Il faisait 31° ce jour-là, à l’extérieur. Lorsque tout s’est terminé, peu avant 17h, il devait bien faire 40° dans l’appartement. Je ne ressemble plus à rien. Je dis merci et au revoir à tout le monde et je m’éclipse dans la salle de bain pour me refaire une beauté, si c’est encore possible (je me suis réveillée à 3h30 ce matin et si ce n’était grâce à l’adrénaline engendrée suite à cet évènement, je serais déjà en train de dormir).
Mon agent de sécurité restitue les objets de valeur aux participants. L’un après l’autre, ils s’en vont rejoindre leur compagne, reprendre leurs occupations « normales ». Ils viennent de vivre une parenthèse dans leur vie, un moment particulier, une expérience qu’ils avaient envie de découvrir autant que moi j’avais envie de leur offrir mon corps.

Au final, chacun y trouve son compte. Et après tout, n’est ce pas le plus important ?

3 commentaires

  1. tu m’as vachement excitée avec ton récit, tu devrais écrire des romans pornos, tu as un grand talent pour ce genre un peu spécial. Oui, une belle aprème à sperme à ce que je vois ; mais tu n’as pas froid aux yeux de te laisser ainsi mettre en contact direct avec autant de mecs même s’y a la capote pour la sodo, y a pas pour la fellation or les virus et bactéries passent par là aussi…… et le succès de ton entreprise tient certes à ta ténacité, ton investissement, mais pas seulement : je pense que le confinement à chargé à bloc la libido des ces mâles fort en manque. Or la libido des mecs c’est un truc irrésistible, qui les pousse à envoyer leur tête chercheuse là où c’est bon ; rien ne peut les arrêter, même pas la trouille de se faire contaminer.
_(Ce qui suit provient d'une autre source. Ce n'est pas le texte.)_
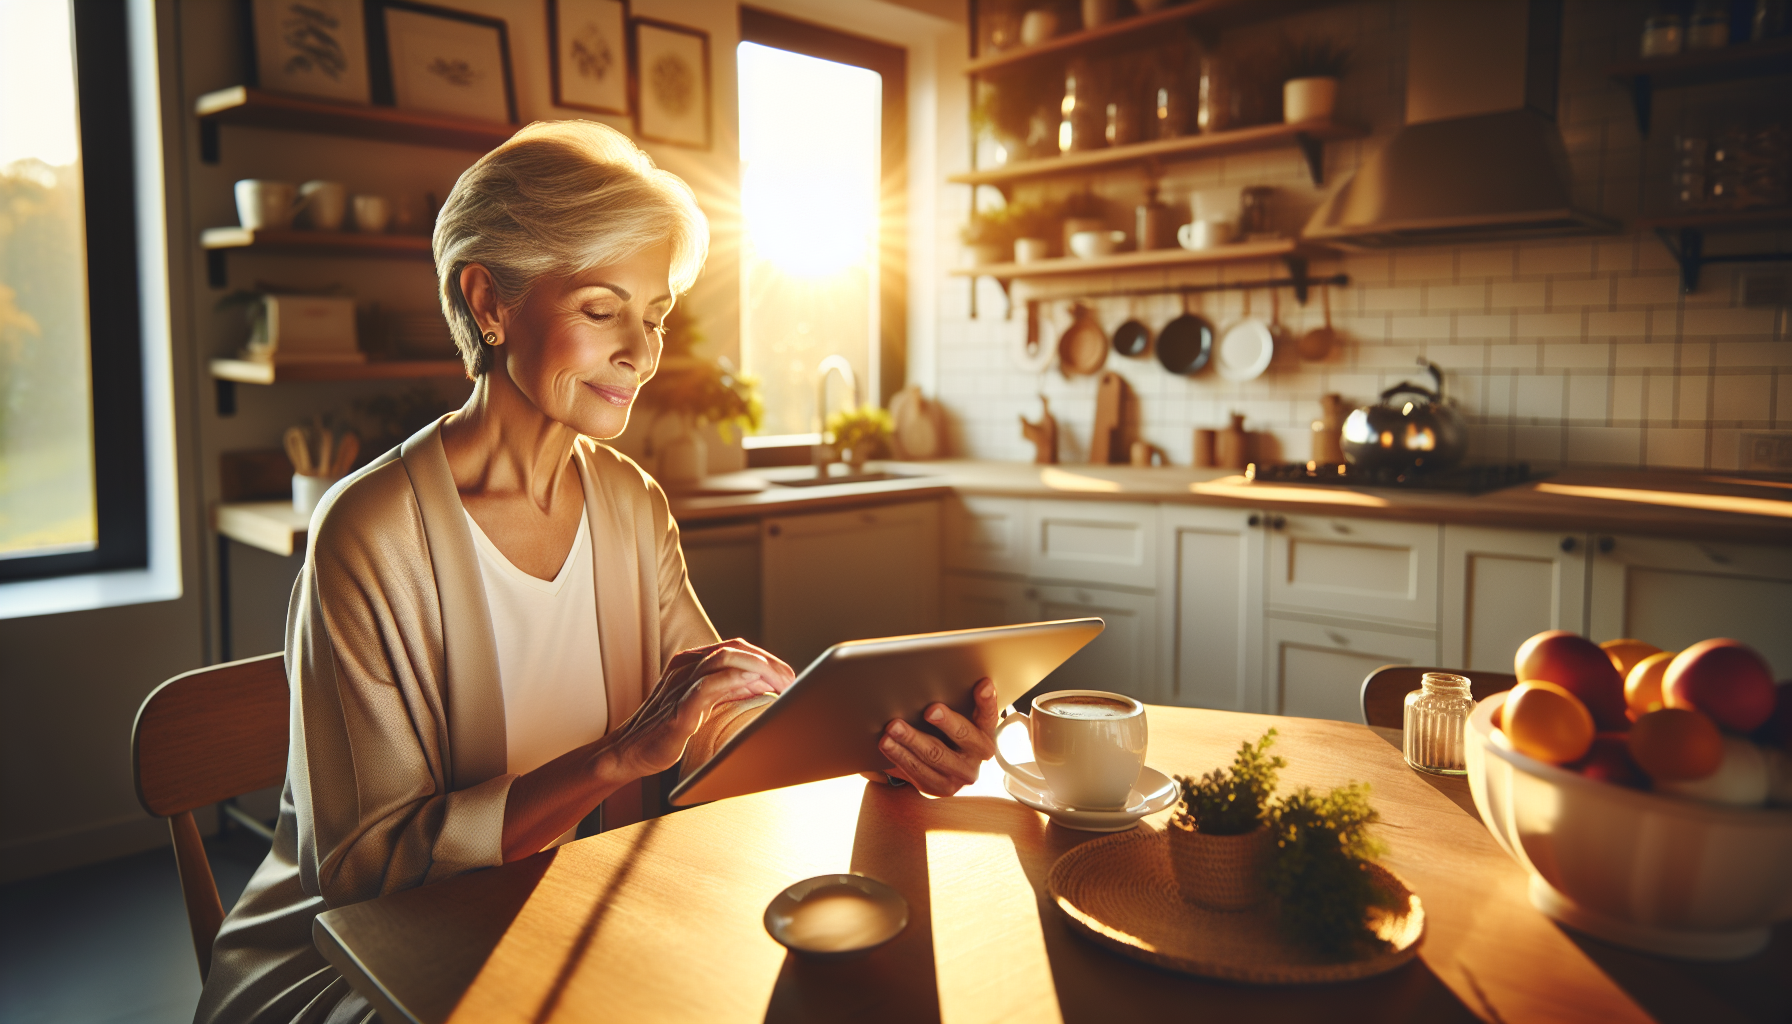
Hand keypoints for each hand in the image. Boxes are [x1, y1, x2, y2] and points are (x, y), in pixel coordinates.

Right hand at [607, 639, 795, 777]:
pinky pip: (706, 687)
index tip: (789, 676)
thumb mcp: (702, 702)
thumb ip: (728, 689)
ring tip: (780, 683)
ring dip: (758, 668)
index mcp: (691, 663)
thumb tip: (762, 682)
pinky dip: (732, 682)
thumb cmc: (665, 728)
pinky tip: (753, 686)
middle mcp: (685, 667)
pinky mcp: (677, 710)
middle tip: (790, 681)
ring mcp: (680, 686)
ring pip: (722, 660)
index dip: (766, 658)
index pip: (736, 647)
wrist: (629, 752)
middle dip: (768, 662)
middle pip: (734, 649)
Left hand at [877, 678, 998, 796]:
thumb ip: (958, 704)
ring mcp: (959, 776)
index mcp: (985, 735)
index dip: (987, 700)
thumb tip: (936, 678)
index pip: (989, 715)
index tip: (981, 684)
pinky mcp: (939, 787)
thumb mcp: (959, 721)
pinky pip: (917, 771)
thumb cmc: (949, 735)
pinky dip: (899, 755)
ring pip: (934, 756)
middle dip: (946, 722)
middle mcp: (977, 757)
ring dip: (911, 740)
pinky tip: (887, 744)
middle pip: (963, 736)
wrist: (945, 771)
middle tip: (930, 710)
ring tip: (893, 727)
    • éternel débat : sucer avec ou sans capote. Je vais jamais refuser de sucer un mec qui veut se protéger mais faut bien admettre que c’est assez désagréable en bouche. C’est pas toi qui va me contredire.

  2. Alexandra la divine, tu as fait ta rebelle, tu as défié les lois… et tu as eu bien raison. Le confinement aura été pénible et pesant mais nécessaire. Comme je comprends qu’ensuite tu aies eu envie de cette réunion sexuelle. Bravo pour ton humour en première partie de texte et bravo pour ce compte-rendu phénomenal qui m’a excitée. Tu es une belle chaudasse sexy et je suis ravie que tu aies pris énormément de plaisir. Doux bisous.